(Source material):
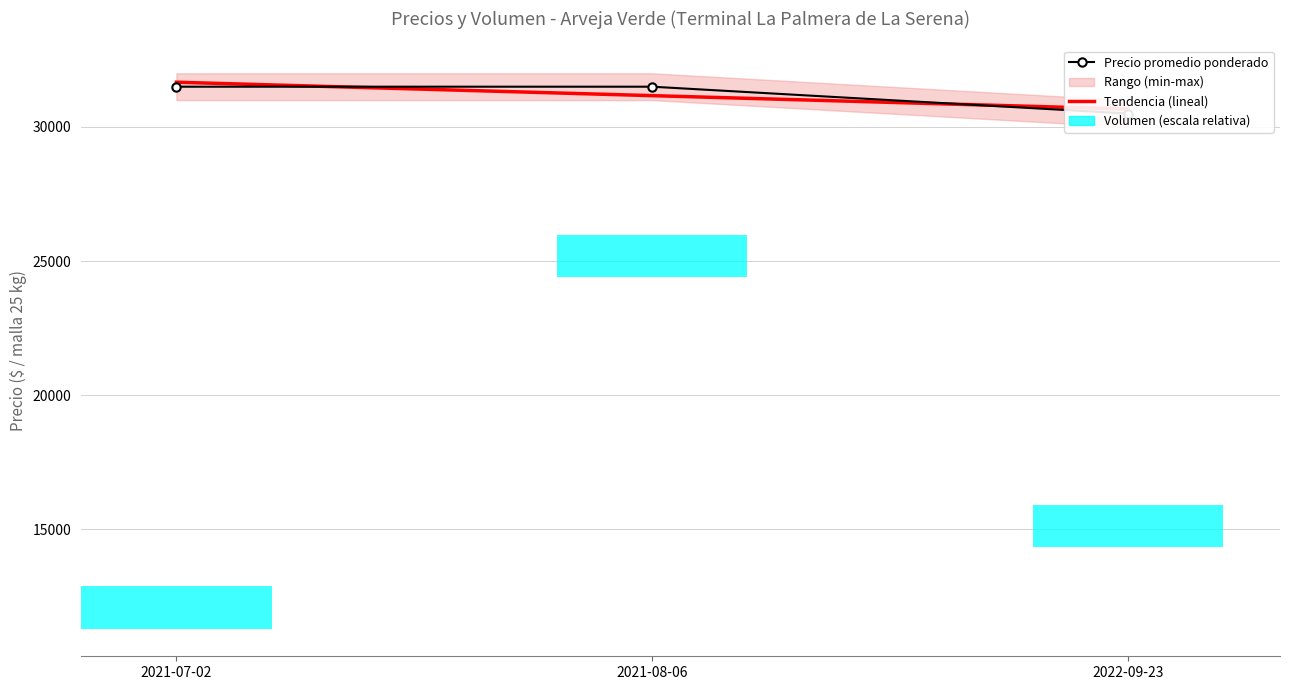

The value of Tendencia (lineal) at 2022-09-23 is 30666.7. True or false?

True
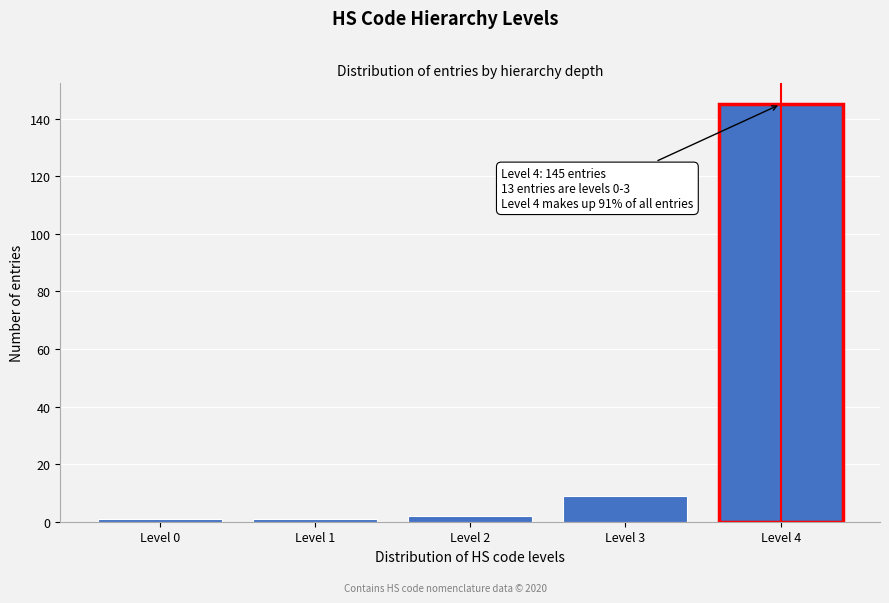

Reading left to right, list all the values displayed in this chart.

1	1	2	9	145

(Exercise directions): Count the lines in the entries above that contain the word "True", and reply with that number alone.

(Completed exercise): 2